Dan87 do you get reimbursed for all of this "extra work"?  

I haven't done complete XMs since the early 1990s and have worked in a variety of places, large, small, adult, pediatric.

Change is hard but it really is time to drop the "unnecessary" testing, imho! 

 

Likewine99, I am sorry. I donot know the answer to your question. I do agree its completely unnecessary task.

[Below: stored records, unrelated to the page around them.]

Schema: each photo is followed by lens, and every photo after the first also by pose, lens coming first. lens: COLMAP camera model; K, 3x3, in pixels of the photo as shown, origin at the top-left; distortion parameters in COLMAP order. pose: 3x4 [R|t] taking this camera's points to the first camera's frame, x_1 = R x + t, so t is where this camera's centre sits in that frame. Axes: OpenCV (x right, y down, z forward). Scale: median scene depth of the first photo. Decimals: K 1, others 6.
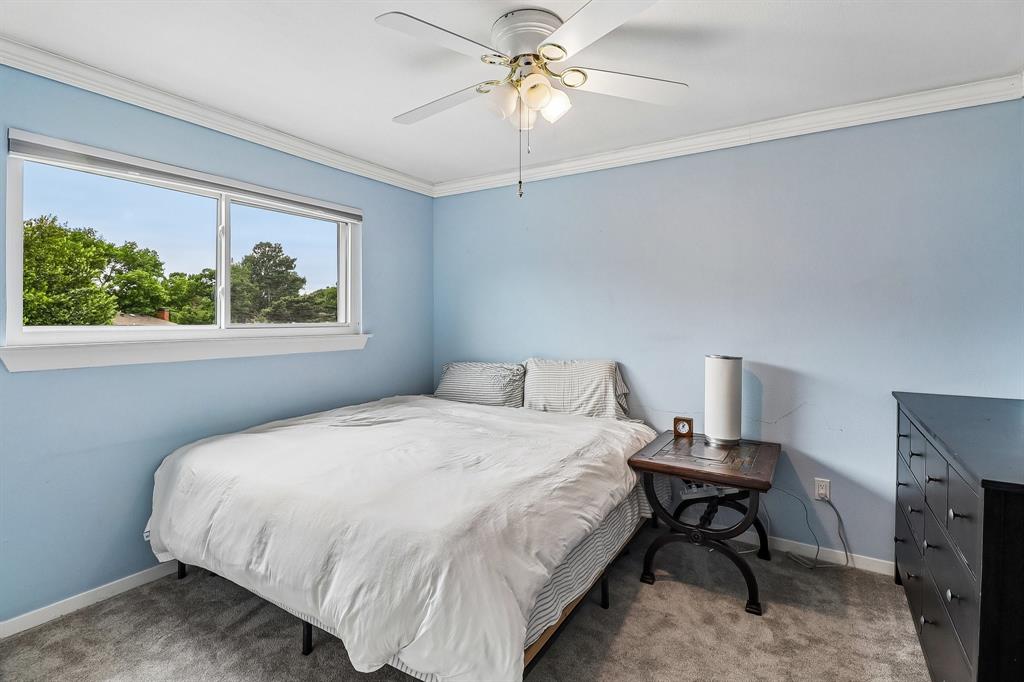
lens RADIAL K [[483.4, 0, 507.7], [0, 483.4, 313.7], [0, 0, 1]] dist [-0.000369, -0.000309]
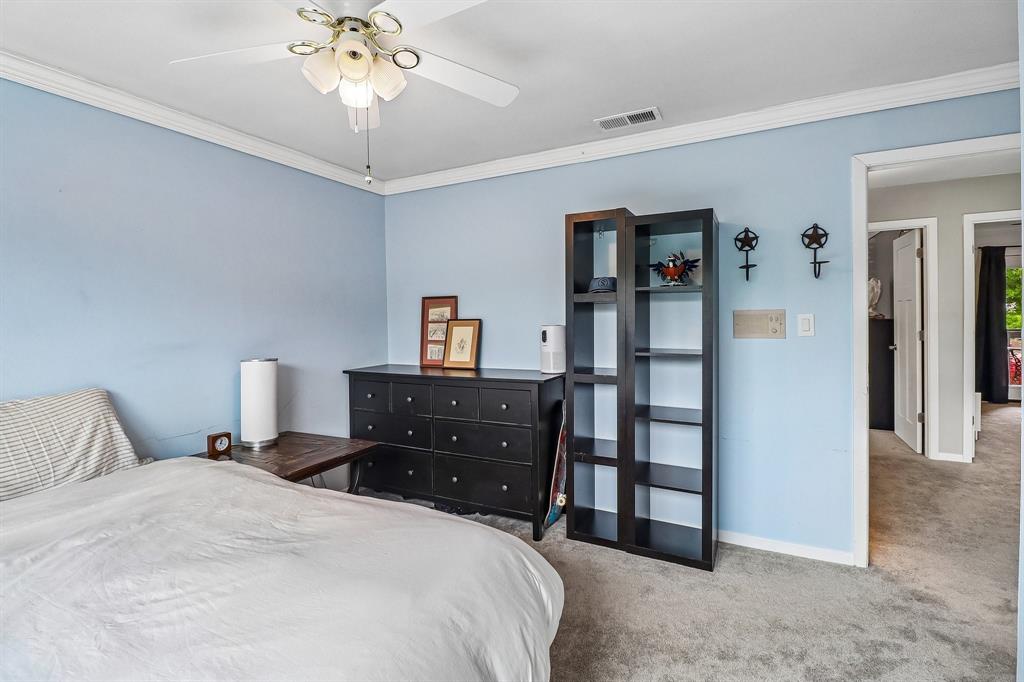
lens RADIAL K [[483.4, 0, 507.7], [0, 483.4, 313.7], [0, 0, 1]] dist [-0.000369, -0.000309]
pose [[-0.092989, 0.000980, 0.995667, -0.853858], [0.009076, 0.999959, -0.000137, -0.002224], [-0.995626, 0.009024, -0.092994, 0.809723]]
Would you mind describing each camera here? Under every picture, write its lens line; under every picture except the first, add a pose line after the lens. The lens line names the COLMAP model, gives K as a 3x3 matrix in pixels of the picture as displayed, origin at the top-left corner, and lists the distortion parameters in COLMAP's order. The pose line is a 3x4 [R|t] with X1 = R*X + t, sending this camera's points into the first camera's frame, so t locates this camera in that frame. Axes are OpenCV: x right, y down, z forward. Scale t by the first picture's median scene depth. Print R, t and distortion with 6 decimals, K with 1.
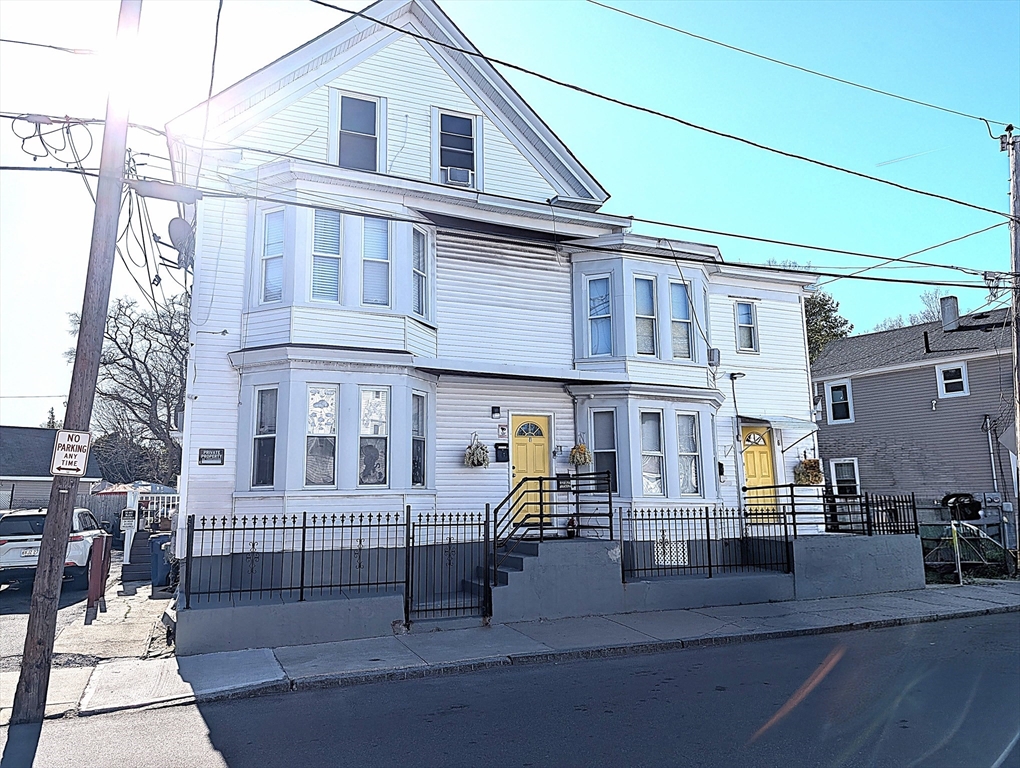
lens RADIAL K [[713.4, 0, 510.0], [0, 713.4, 384.0], [0, 0, 1]] dist [0.065254, -0.088275]
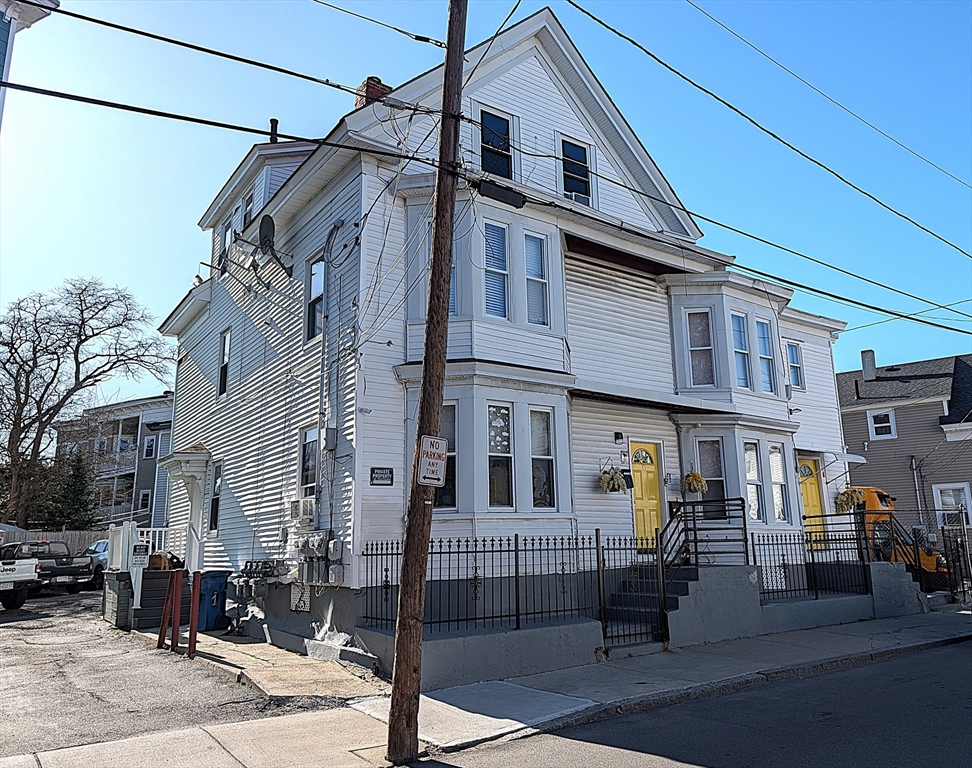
lens RADIAL K [[748.2, 0, 515.6], [0, 748.2, 380.1], [0, 0, 1]] dist [0.050715, -0.063418]
pose [[0.966364, 0.045399, 0.253138, -0.423852], [-0.030995, 0.997680, -0.060607, 0.026271], [-0.255302, 0.050722, 0.965530, 0.021057]]
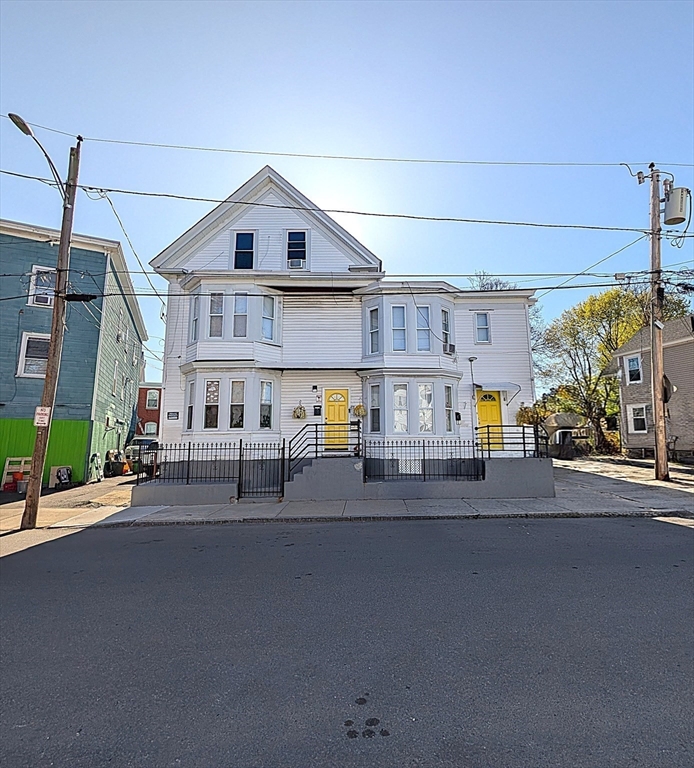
lens RADIAL K [[383.0, 0, 376.0], [0, 383.0, 385.9], [0, 0, 1]] dist [-0.001862, -0.000843]
pose [[0.934906, -0.046563, -0.351828, 0.471394], [0.058913, 0.997963, 0.024472, 0.017060], [0.349972, -0.043607, 0.935745, 0.127247]]
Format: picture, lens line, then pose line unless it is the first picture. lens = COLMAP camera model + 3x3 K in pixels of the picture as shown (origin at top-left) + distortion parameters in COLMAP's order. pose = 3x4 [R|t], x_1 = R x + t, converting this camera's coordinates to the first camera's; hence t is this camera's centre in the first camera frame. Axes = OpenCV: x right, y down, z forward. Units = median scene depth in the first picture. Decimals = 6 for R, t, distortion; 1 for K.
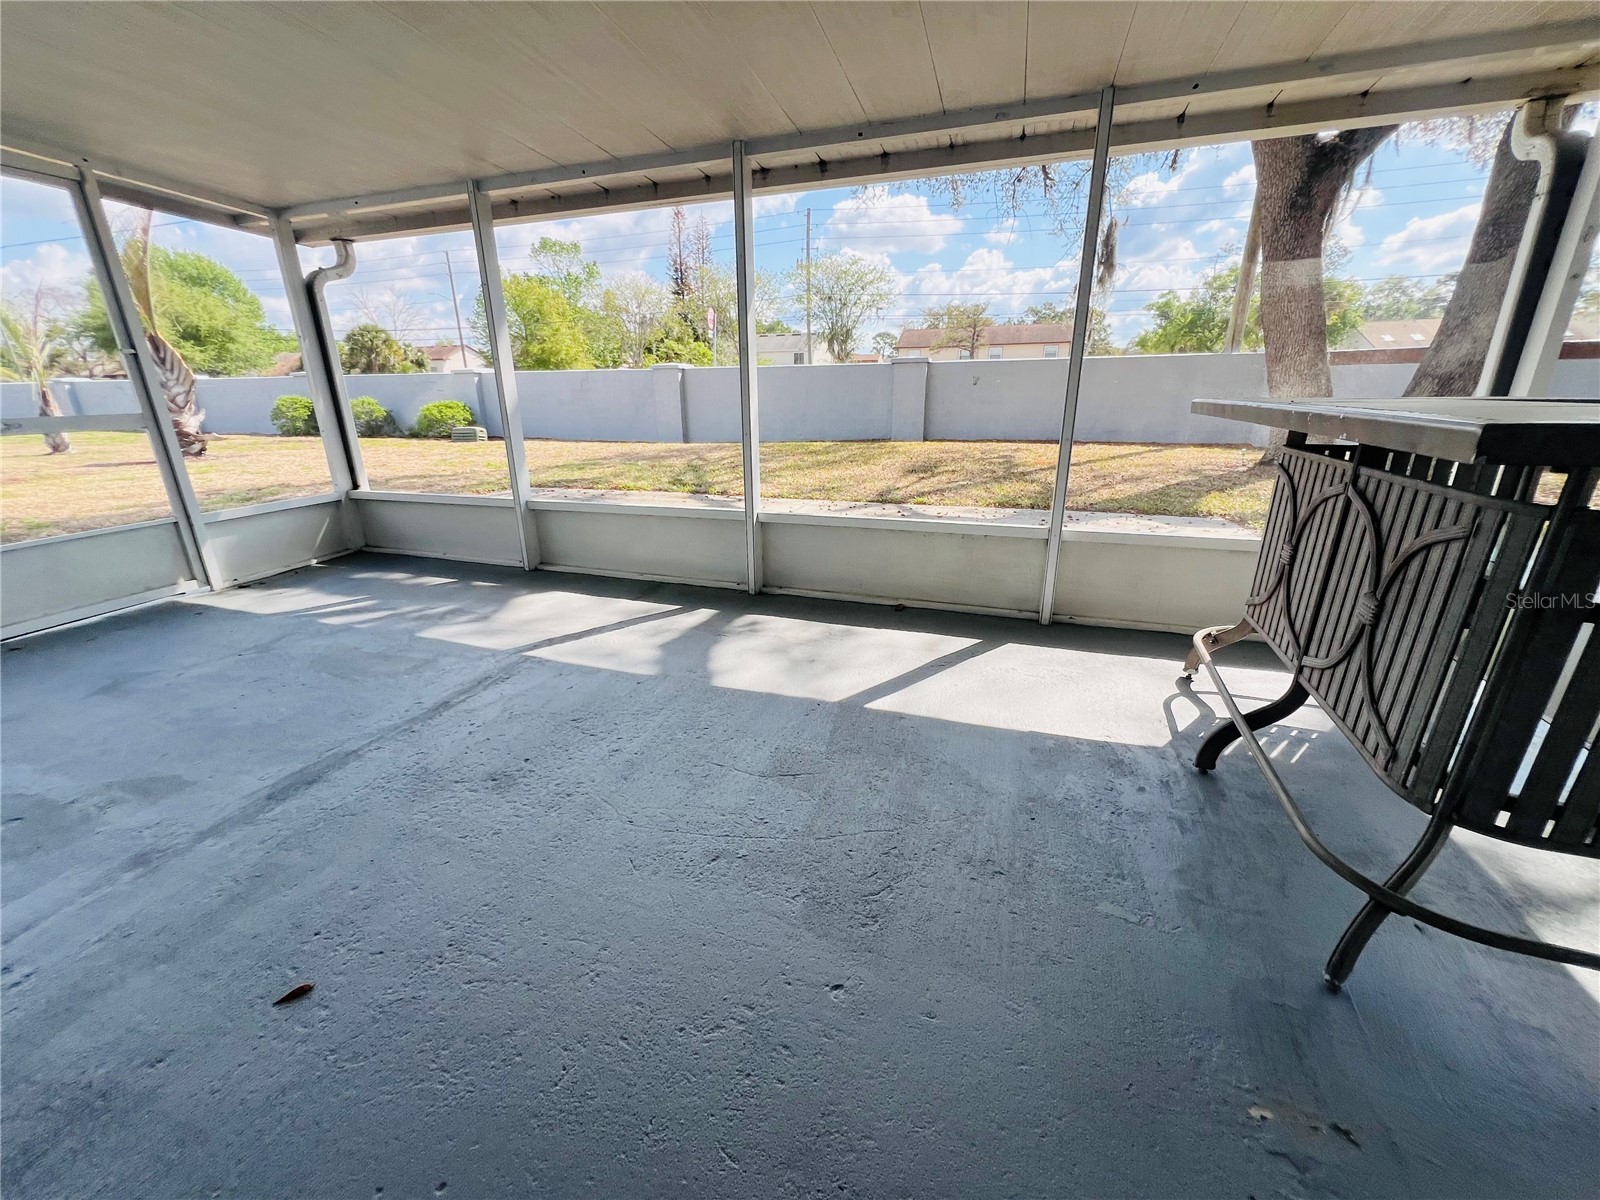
lens RADIAL K [[641.0, 0, 798.0], [0, 641.0, 600.1], [0, 0, 1]] dist [0.000950, 0.000244]
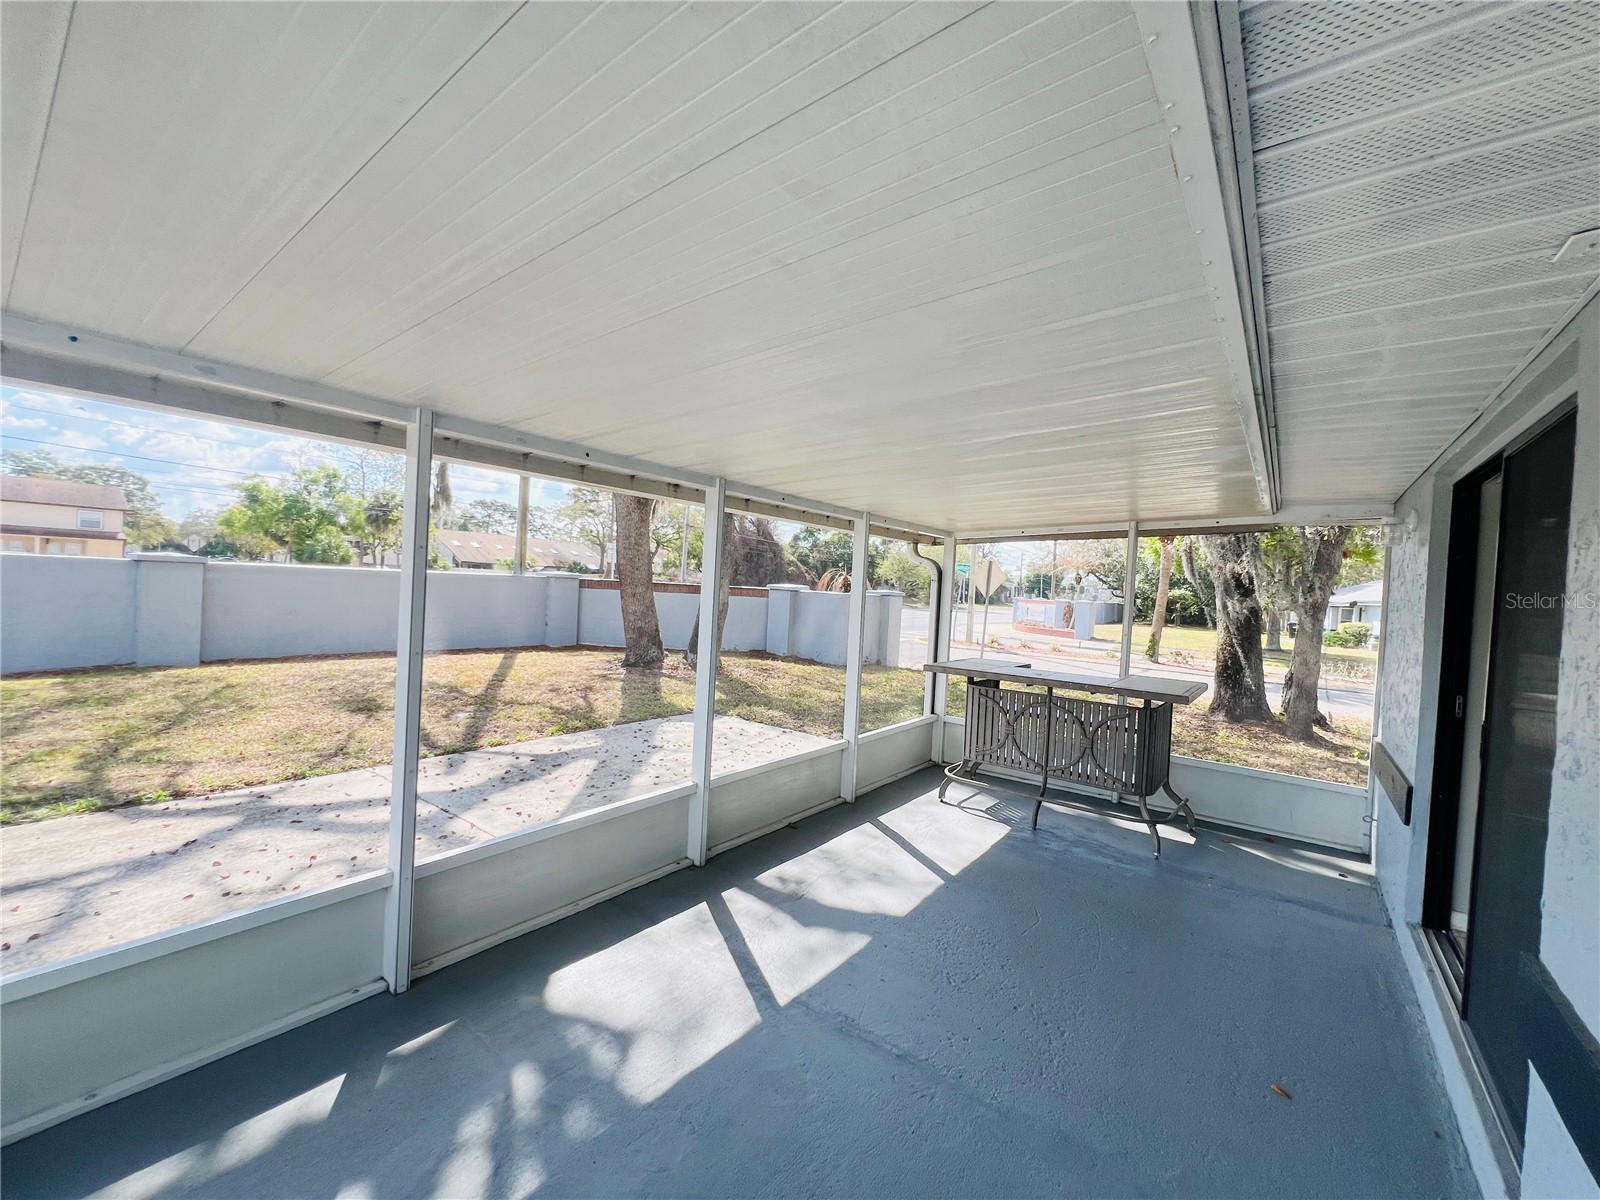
lens RADIAL K [[641.0, 0, 803.1], [0, 641.0, 602.6], [0, 0, 1]] dist [0.000950, 0.000244]
pose [[0.320557, 0.003382, 0.947223, -1.143928], [0.251030, 0.963935, -0.088395, -0.326183], [-0.913360, 0.266117, 0.308147, 0.523605]]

When I started here, I was pushing for EXM; but seeing the resistance, I have started to advocate for IS XM at least for now. 

  • 2 weeks later...
comment_69455

We discussed this on one of these threads years ago, but it is actually surprising how few transfusion reactions we have seen after switching to IS (or E) XMs.  Statistically we would have expected more.  The only transfusion reaction I have ever seen to a low incidence antibody was when the tech who did the AHG XM did not read it correctly and called it negative.  The patient had about 4 other known antibodies so we had to do AHG XMs.  After that, we added a 5th antibody.  I can never remember if that 5th one was a Co b or Cw.  I'm pretty sure she had both by the end.

comment_69458
On 08/04/2017 at 3:59 AM, Mabel Adams said:

I can never remember if that 5th one was a Co b or Cw.  I'm pretty sure she had both by the end.

A high titre anti-Cob is more likely to cause a reaction than a high titre anti-Cw.